October 31, 2017 is Dark Matter Day, put on by Interactions Collaboration (a group of particle physics communicators). In recognition of Dark Matter Day, this science briefing will review the history, possible nature, and current/future studies of dark matter, including activities to support understanding this ‘hidden’ material.
Prof. Simona Murgia is an Associate Professor in the Department of Physics and Astronomy at the University of California at Irvine. Her previous positions were as a Research Associate, SLAC National Accelerator Laboratory; she performed dark matter searches with gamma rays at KIPAC; she was a member of the Fermi LAT Collaboration; and she was a Research Associate at Stanford University, working in neutrino physics as a member of the MINOS Collaboration. Prof. Murgia received a BSc, Universita' degli Studi di Cagliari, Italy, and a Ph.D. in Physics from Michigan State University.
Dr. Will Dawson is a Research Scientist at Lawrence Livermore National Laboratory. He received his Ph.D. in Physics from the University of California Davis, and his B.Sc. in Maritime Systems Engineering from Texas A&M University Galveston. He is a founding member of the Merging Cluster Collaboration that is using merging galaxy clusters as astrophysical laboratories to constrain the self-interacting properties of dark matter, evolution of galaxies, and particle physics associated with plasma shocks. He is also involved in the Large Synoptic Survey Telescope and the NASA Wide Field Infrared Survey Telescope, with a focus on identifying intermediate mass black holes in the Milky Way through gravitational microlensing. Before obtaining his Ph.D. from UC Davis, Will worked as a structural engineer for five years at Technip, an offshore oil engineering company based in Houston, TX.

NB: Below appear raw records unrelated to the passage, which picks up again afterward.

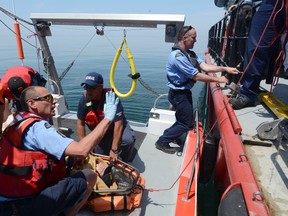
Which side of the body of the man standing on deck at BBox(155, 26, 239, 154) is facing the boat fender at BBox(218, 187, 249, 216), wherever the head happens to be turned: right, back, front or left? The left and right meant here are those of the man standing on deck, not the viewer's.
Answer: right

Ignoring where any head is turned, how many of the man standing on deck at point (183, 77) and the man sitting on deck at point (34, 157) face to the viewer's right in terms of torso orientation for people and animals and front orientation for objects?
2

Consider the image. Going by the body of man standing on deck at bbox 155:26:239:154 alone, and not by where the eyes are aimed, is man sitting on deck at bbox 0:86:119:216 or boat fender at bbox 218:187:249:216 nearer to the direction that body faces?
the boat fender

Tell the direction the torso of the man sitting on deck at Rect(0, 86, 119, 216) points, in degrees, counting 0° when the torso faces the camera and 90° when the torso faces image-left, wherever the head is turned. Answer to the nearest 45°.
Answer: approximately 270°

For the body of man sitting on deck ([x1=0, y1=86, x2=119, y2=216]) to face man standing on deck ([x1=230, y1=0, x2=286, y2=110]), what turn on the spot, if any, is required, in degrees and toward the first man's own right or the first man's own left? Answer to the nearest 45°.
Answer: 0° — they already face them

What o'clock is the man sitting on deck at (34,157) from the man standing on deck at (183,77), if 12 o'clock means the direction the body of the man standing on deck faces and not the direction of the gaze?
The man sitting on deck is roughly at 4 o'clock from the man standing on deck.

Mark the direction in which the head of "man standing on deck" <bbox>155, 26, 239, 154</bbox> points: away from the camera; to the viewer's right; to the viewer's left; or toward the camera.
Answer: to the viewer's right

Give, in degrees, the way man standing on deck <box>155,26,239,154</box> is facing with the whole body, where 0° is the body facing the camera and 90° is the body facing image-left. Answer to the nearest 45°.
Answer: approximately 270°

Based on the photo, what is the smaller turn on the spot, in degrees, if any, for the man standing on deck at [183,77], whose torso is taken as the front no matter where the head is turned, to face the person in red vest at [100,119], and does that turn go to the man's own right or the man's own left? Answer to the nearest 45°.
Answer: approximately 135° to the man's own right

Carolyn Slivinski is a Community Engagement Specialist at the Space Telescope Science Institute in Baltimore, MD, where she works to connect the informal education community with a wide range of NASA resources. Carolyn first discovered informal education working for a science museum, after beginning her career as an engineer performing spacecraft analyses for a leading satellite manufacturer. She has a BS in Mechanical Engineering from Rutgers University.